Times were good as I climbed the corporate ladder achieving my idea of business success. My professional career in fundraising led me to Los Angeles, where I took on the task of helping raise major funds to support the Catholic inner-city schools.

In this professional capacity, I attended Mass a few times with potential donors (CEOs of major companies and wealthy families), but never as a means to grasp the spirituality of the moment, at least that’s what I thought. In idolizing these captains of industry, I found them bowing to another master during these worship sessions — Jesus Christ. That intrigued me and perhaps planted the seed for more to come.

With the campaign ending in L.A., I moved to Chicago to rejoin a national fundraising firm and resume my climb on that corporate ladder. One of my first business deals was to reach agreement with Catholic Theological Union (CTU) to conduct a major capital campaign. CTU is the largest Roman Catholic graduate school of theology in North America and the major seminary for 25 men’s religious communities.

Someone other than myself in the firm would be assigned to do the campaign while I would move on to find other potential clients, or so I thought. God had other ideas.
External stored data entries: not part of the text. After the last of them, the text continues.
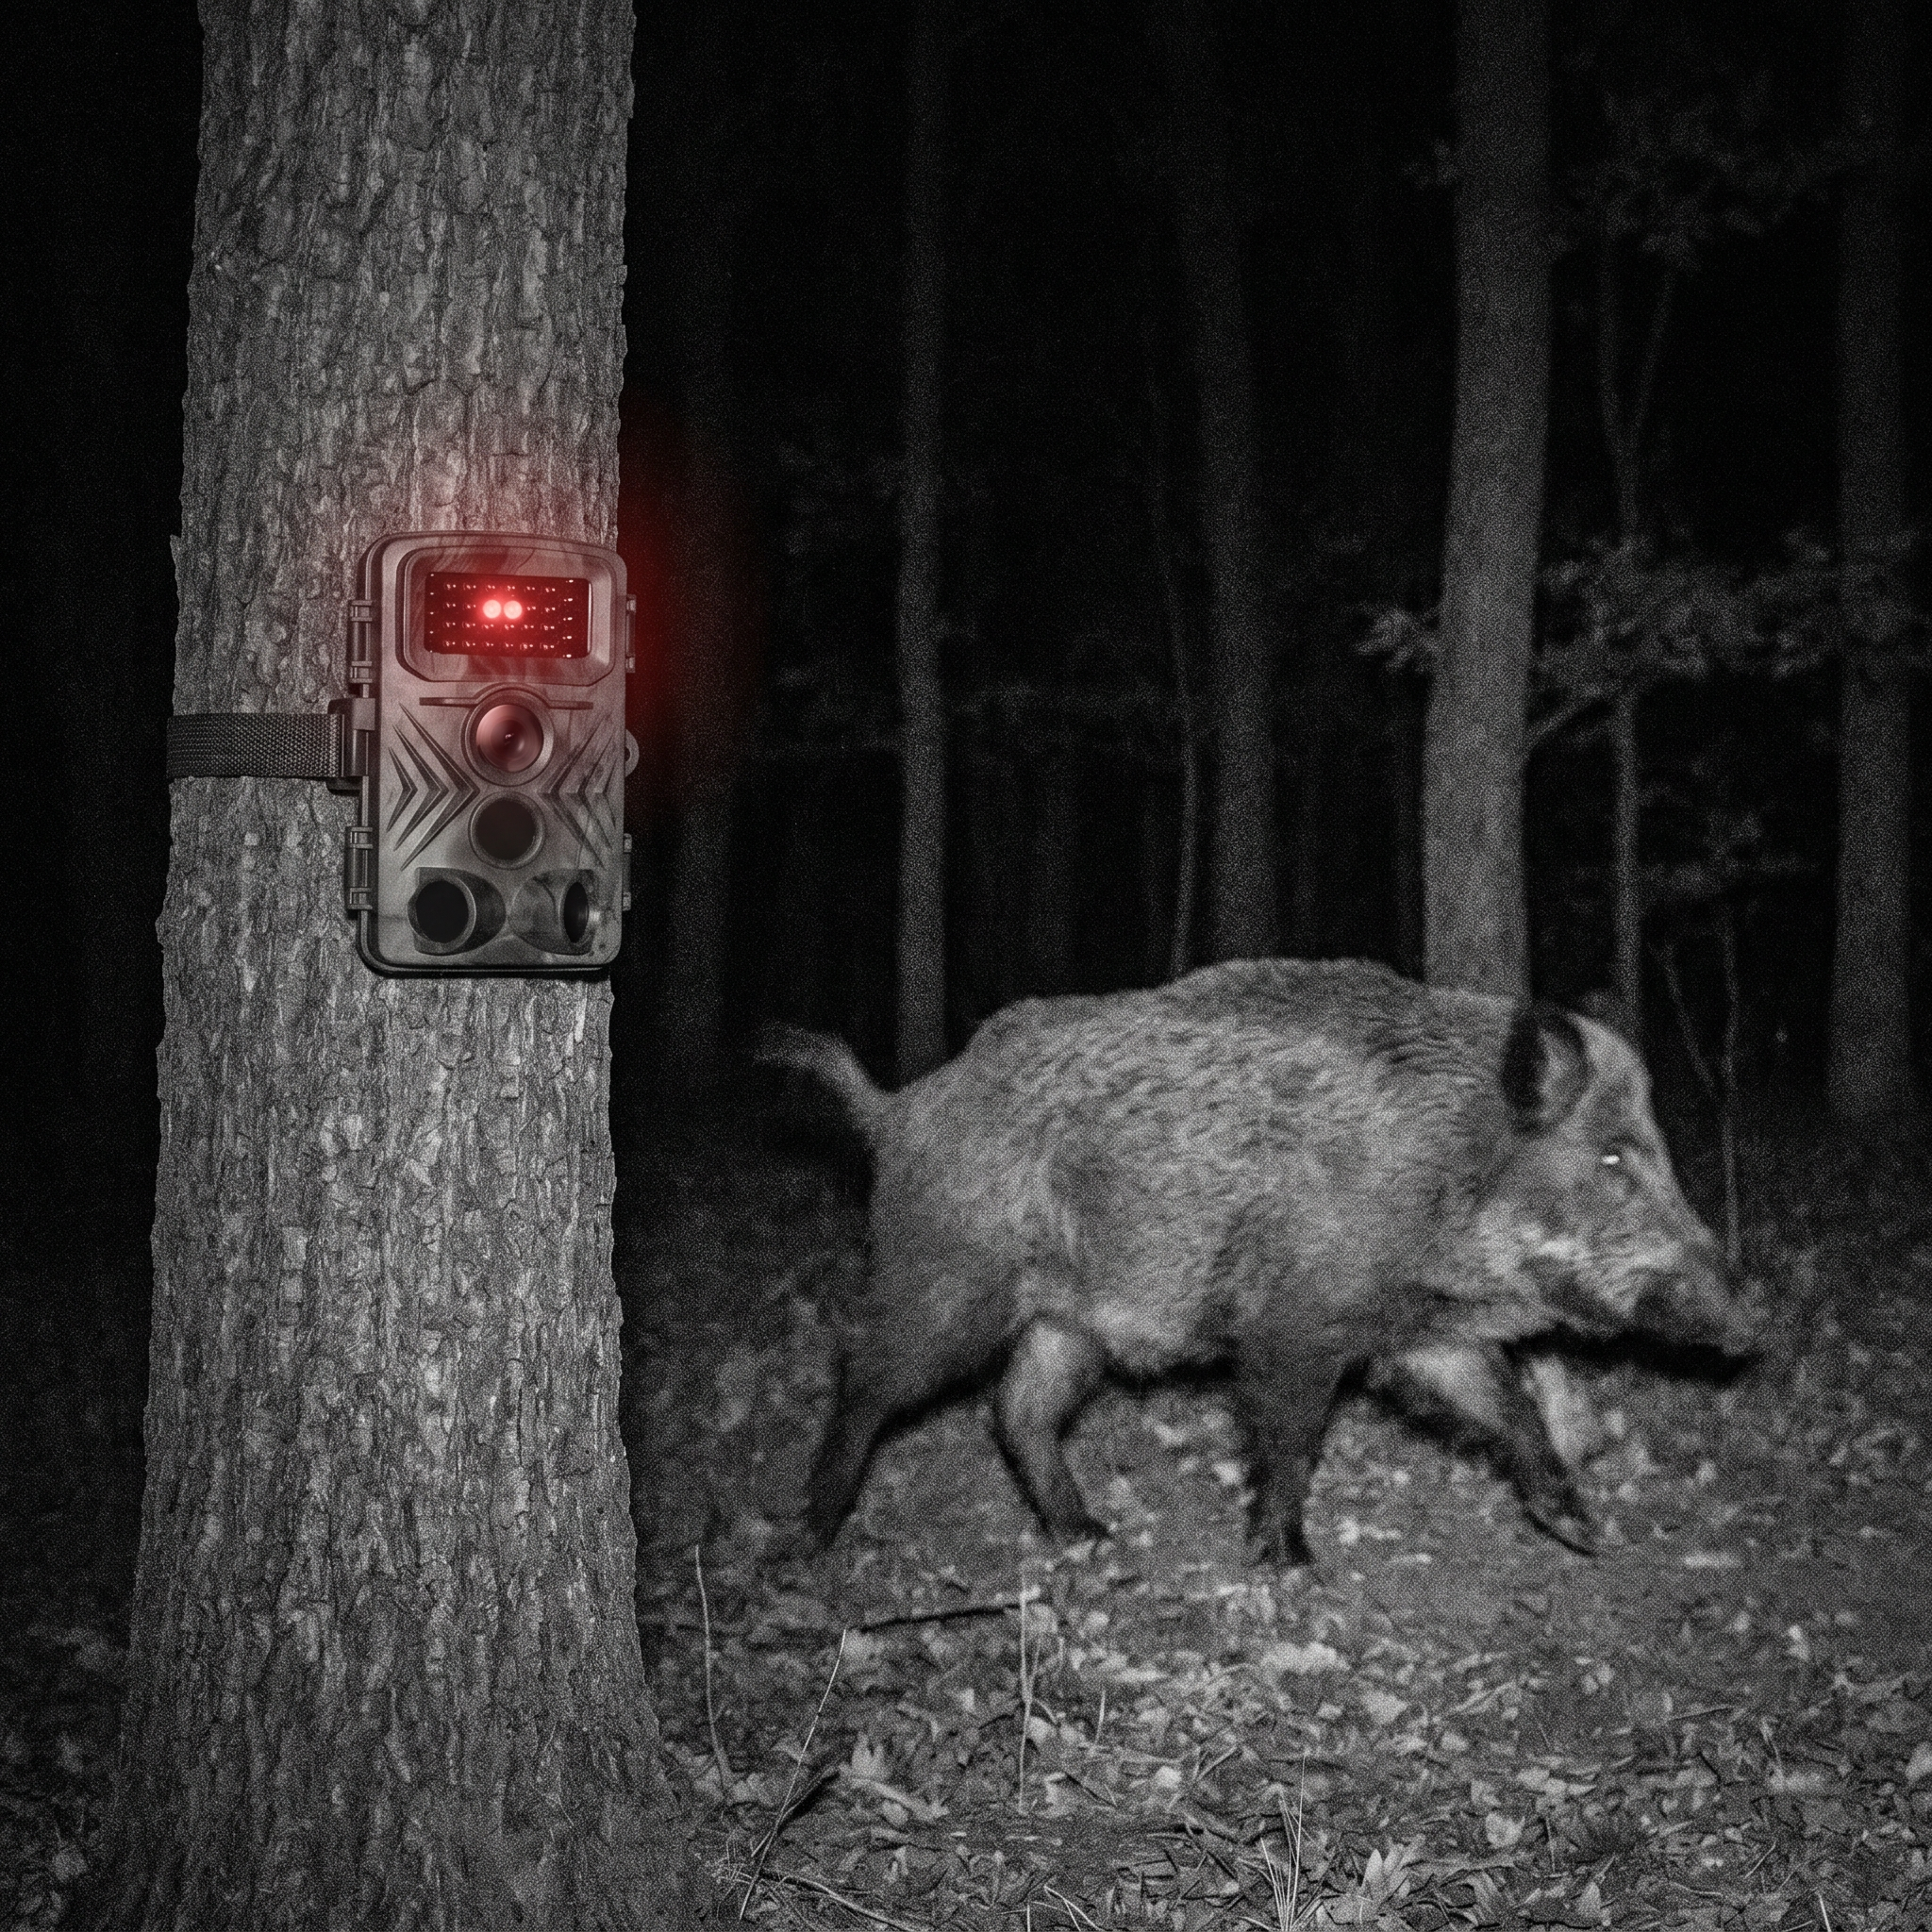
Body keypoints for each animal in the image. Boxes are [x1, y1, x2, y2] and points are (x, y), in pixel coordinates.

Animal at [764, 958, 1764, 1566]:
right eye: (1613, 1158)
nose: (1748, 1327)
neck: (1450, 1165)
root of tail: (895, 1110)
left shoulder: (1417, 1334)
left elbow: (1509, 1405)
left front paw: (1583, 1533)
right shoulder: (1296, 1320)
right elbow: (1291, 1437)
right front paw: (1291, 1564)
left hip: (1071, 1318)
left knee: (1017, 1410)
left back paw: (1091, 1536)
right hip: (949, 1275)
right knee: (870, 1372)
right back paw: (808, 1539)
I found myself with no senior counsels that were agreeable to CTU with a campaign needing to get launched. It was at that moment that I felt a calling that would change my career path forever.

Faith immersion

The story unfolds with “yours truly” becoming the senior counsel to direct the campaign for CTU and leaving my present status with the firm. It was at CTU that I received a full body, mind and spirit immersion into the Catholic faith. But it wasn’t until the campaign was about to end three years hence that the conversion experience really managed to come alive into my heart.

It was at this moment that I received a call from a board member at CTU, an African-American woman who was a member at a South Side Chicago parish. She was excited to invite me to the veneration of the cross service at St. James — excited because the Holy Spirit asked her to call me. That is what she said.

Was I open to the call or was I going to be the reluctant bystander one more time? Many things were going through my mind. Was it that same Holy Spirit that showed up three years ago? I needed to find out.

The veneration of the cross was profound; but I didn’t want this would-be revelation to stop there. The invitation was extended to the entire weekend, and what a weekend it was!

For the Easter Vigil I went to a parish near where I lived — Holy Family in Inverness. I felt like the main attraction in the famous Charles Dickens novel, “A Christmas Carol.” The ghost of Christmas “yet to come” told me that it wasn’t too late to begin my journey even after 50.

A yearlong immersion in the Rite of Christian Initiation of Adults gave me the credentials to complete the conversion process the next Easter. I recall giving witness at the various Masses that memorable year in 2001, and immediately afterwards being asked to facilitate a small Christian community.

I had no idea what I was getting myself into, much like many of the reluctant prophets must have felt as they were charged with spreading the reign of God.

My request was, obviously, on a much smaller scale, but nevertheless exciting. What I knew was that Jesus was now walking with me, and with that I couldn’t fail.

Continuing growth

Here we are eight years later, a SCC that has grown beyond “small” much to my surprise, but I know it isn’t me responsible for all of this.

Every time we meet, I ask the group if they have seen God in their lives since our last meeting. When I first asked the question many years ago, there were no responses, just puzzled stares. Now we have many God sightings that are shared.

For this Lenten season, I asked them to take 20 minutes out of their day every day to experience the wonder in God’s creation as their Lenten sacrifice. This is hardly a sacrifice but an act of joy that all of us should do as we live our lives in hope and promise.

Booth is the major gifts officer for Catholic schools for the archdiocese’s Department of Stewardship and Development.